Heute durchquert die Ruine dieser Eisenbahnstrecke den Ziegenmarkt von Lomé, der Hauptstadt von Togo. Auf dem Markt wird unter anderem auch mit Secondhand-Kleidern gehandelt. Jährlich werden 65.000 Tonnen dieser gebrauchten Kleidungsstücke nach Togo geliefert. Hauptsächlich sind es entsorgte Kleider aus dem globalen Norden. Viele Togoer leben von diesem Handel.

Neben dem Markt und der Eisenbahnruine liegt ein See, dessen Schönheit von einer wilden Mülldeponie kaschiert wird. Der Gestank wird von der „Klasse“, die auf dem Markt handelt und einkauft, ignoriert. Gedanken ans Klima macht sich hier auch keiner.

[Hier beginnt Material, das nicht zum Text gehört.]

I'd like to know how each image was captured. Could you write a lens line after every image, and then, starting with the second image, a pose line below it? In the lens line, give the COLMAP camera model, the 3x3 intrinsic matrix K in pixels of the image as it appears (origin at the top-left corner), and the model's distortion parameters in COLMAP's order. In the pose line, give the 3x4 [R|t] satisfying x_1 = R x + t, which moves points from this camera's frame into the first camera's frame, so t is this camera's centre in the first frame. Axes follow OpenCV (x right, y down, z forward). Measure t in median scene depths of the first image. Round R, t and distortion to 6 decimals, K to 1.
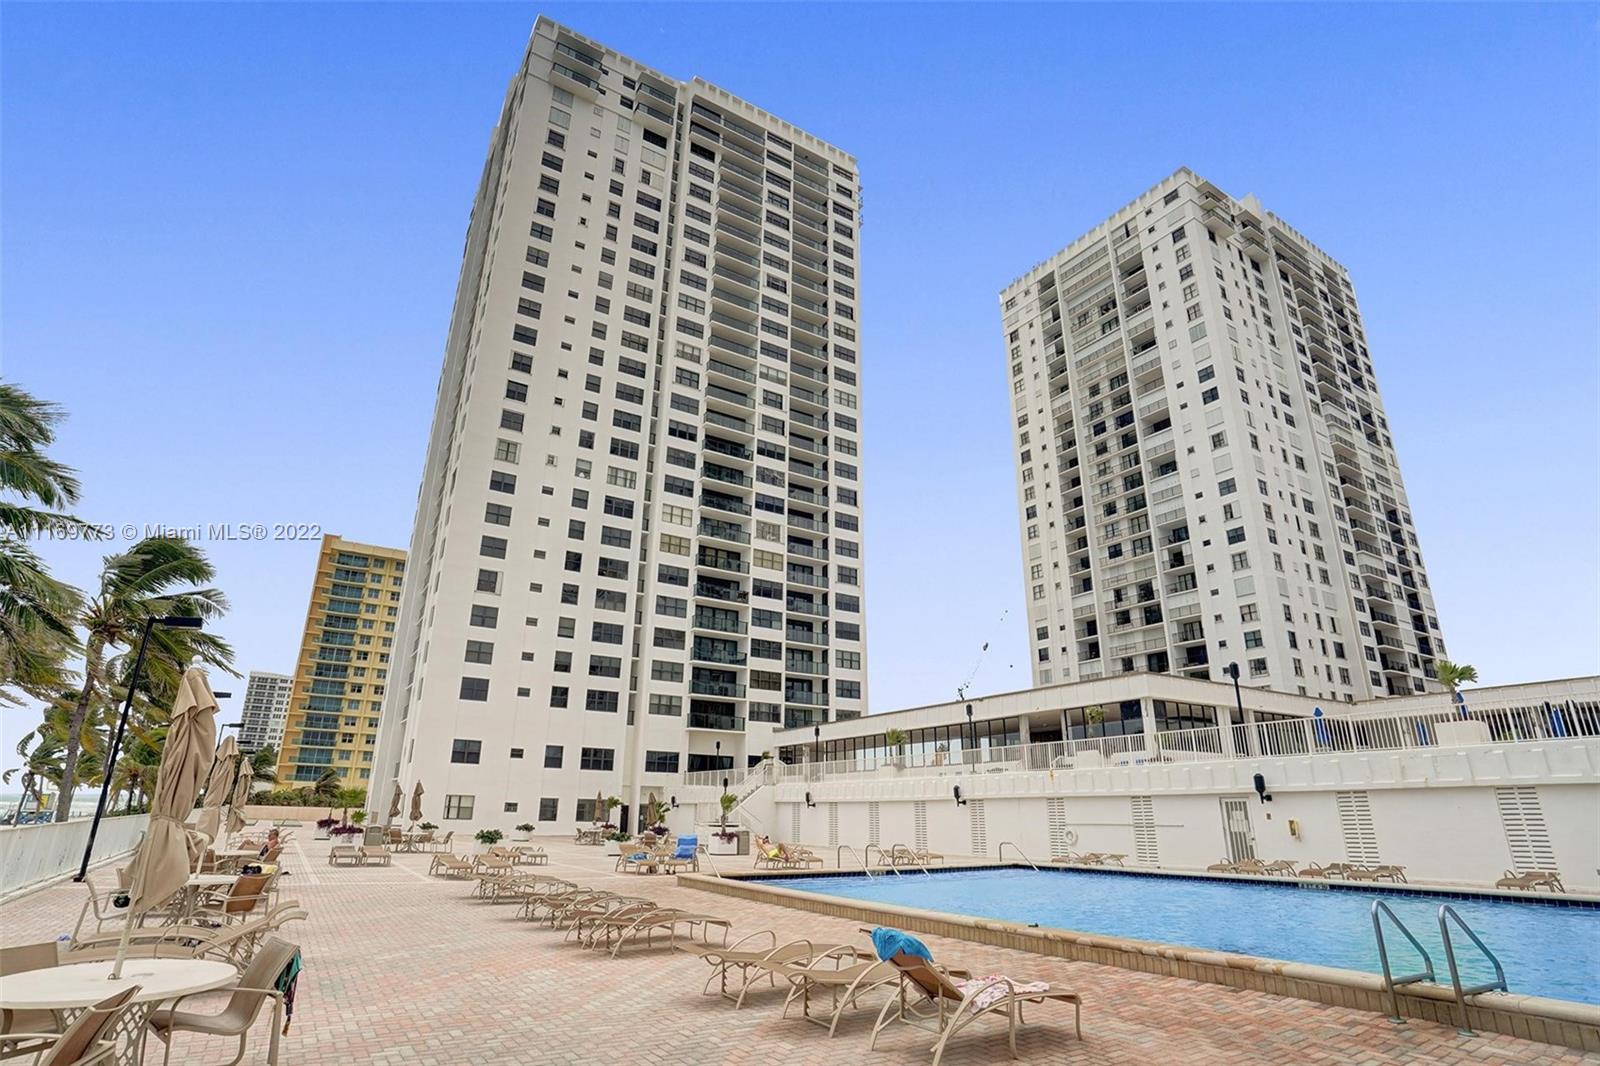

Und apropos Klasse, bereits der Bau dieser Eisenbahnstrecke erschuf Klassen: die Zwangsarbeiter und die koloniale Elite. Die Eisenbahn hatte demzufolge vor Ort nie wirklich Fuß gefasst. Vielleicht ist das auch einer der Gründe, warum heute kein tatsächliches Interesse daran besteht, die Eisenbahnstrecke wieder neu zu nutzen? Jedenfalls wird jeden Morgen mehr und mehr Müll auf die wilde Müllbergdeponie geworfen. Der Gestank des Müllbergs neben dem schönen See beim Ziegenmarkt scheint niemanden zu stören: Die kleine Elite wohnt in der Regel nicht besonders nah am Müllberg und die „Klasse“ vom Ziegenmarkt kämpft letztendlich um das eigene Überleben. Es ist keine Zeit, den Müllberg am See wahrzunehmen.

Erst mal heißt es: Rette sich, wer kann, und erst dann könnte vielleicht das Interesse überhaupt entstehen, der Eisenbahnstrecke eine neue Bedeutung zu geben. Diese Umdeutung könnte auch den idyllischen See am Müllberg wieder zum Vorschein bringen. Das Interesse an Klima und Umwelt ist möglicherweise eine Klassenfrage.